==== Extracted data

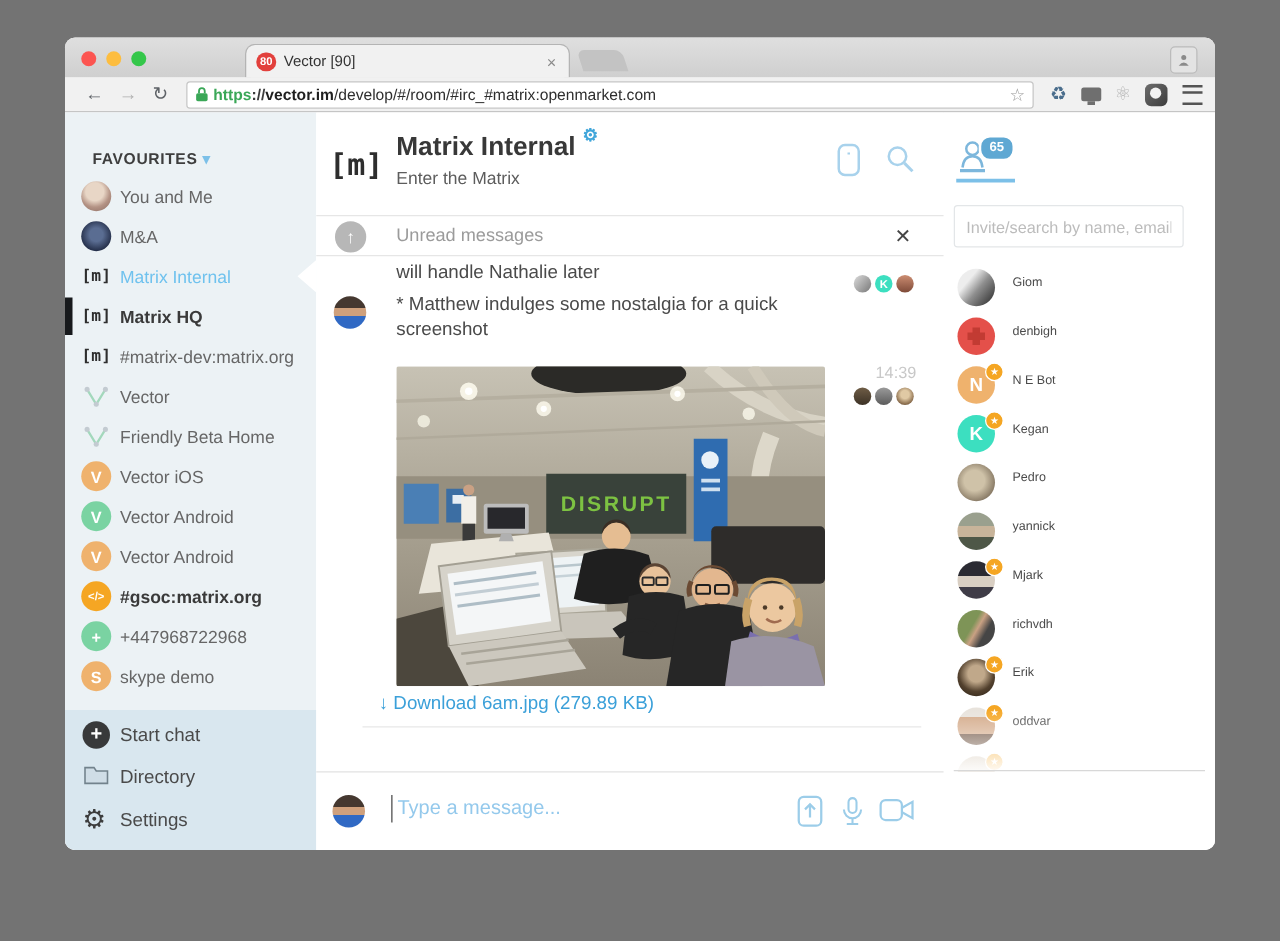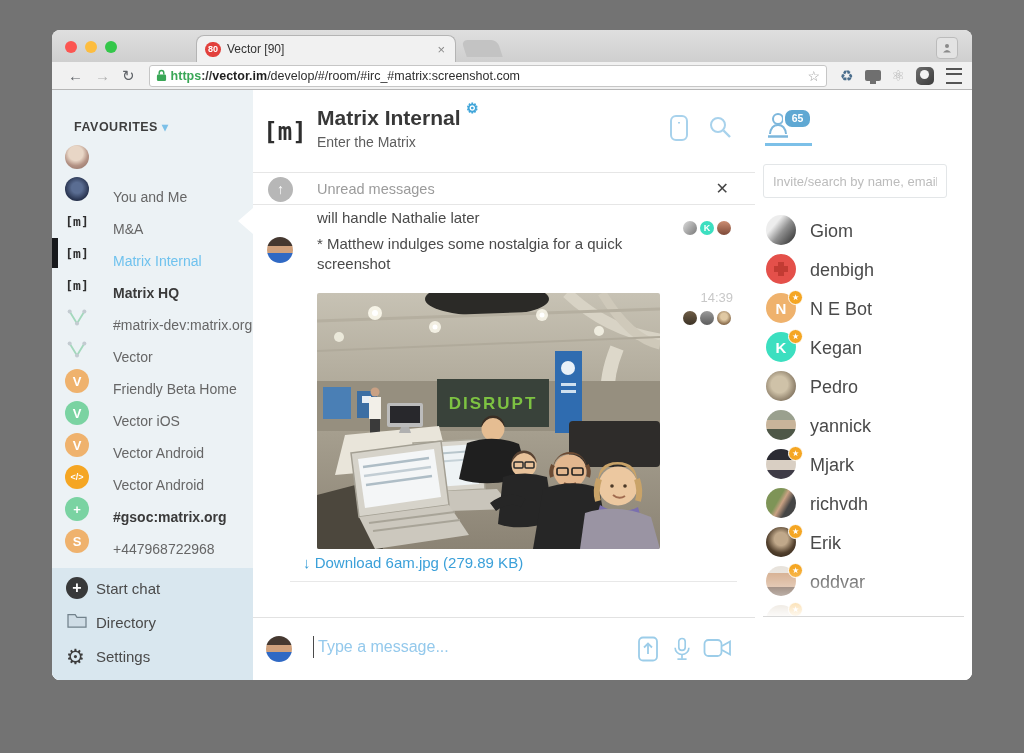--- a/index.html
+++ b/index.html
@@ -184,7 +184,7 @@
         <span class="scheme">https</span>
           <span class="sep">://</span>
           <span class="host">vector.im</span>
-          <span class="path">/develop/#/room/#irc_#matrix:screenshot.com</span>
+          <span class="path">/develop/#/room/#irc_#matrix:openmarket.com</span>
         <span class="star">☆</span>
       </div>
       <span class="ext" style="color:#4a6d8c">♻</span>

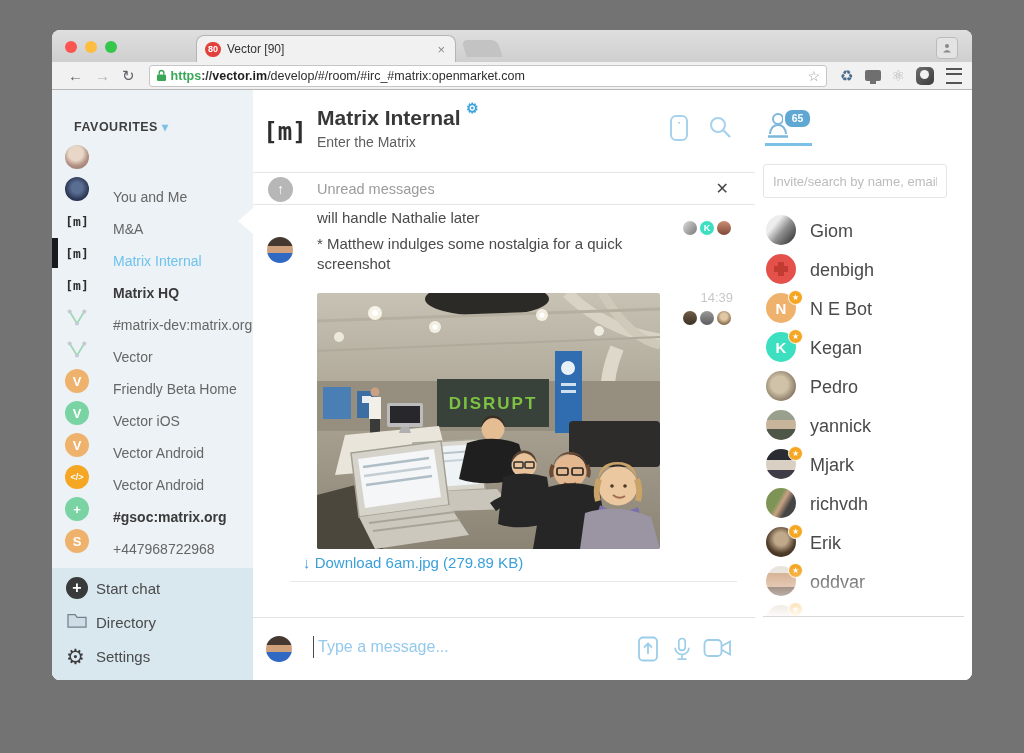--- a/index.html
+++ b/index.html
@@ -56,7 +56,7 @@
   .favhead{position:absolute;left:22px;top:30px;font-size:12.5px;font-weight:bold;color:#3e3e3e;letter-spacing:.5px;}
   .favcaret{color:var(--accent);font-size:12px;margin-left:4px;}
   .room{position:absolute;left:0;width:100%;height:32px;}
-  .room .rlabel{position:absolute;left:61px;top:50%;transform:translateY(-50%);font-size:14px;color:#666;white-space:nowrap;margin-top:40px;}
+  .room .rlabel{position:absolute;left:44px;top:50%;transform:translateY(-50%);font-size:14px;color:#666;white-space:nowrap;}
   .room.sel .rlabel{color:var(--selected_room);}
   .room.unread .rlabel{font-weight:bold;color:#3a3a3a;}
   .ricon{position:absolute;left:13px;top:50%;transform:translateY(-50%);width:24px;height:24px;border-radius:50%;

========

• **Work instructions**
Show every line of the data that includes the string "develop".

• **Task response**
-          <span class="path">/develop/#/room/#irc_#matrix:screenshot.com</span>
+          <span class="path">/develop/#/room/#irc_#matrix:openmarket.com</span>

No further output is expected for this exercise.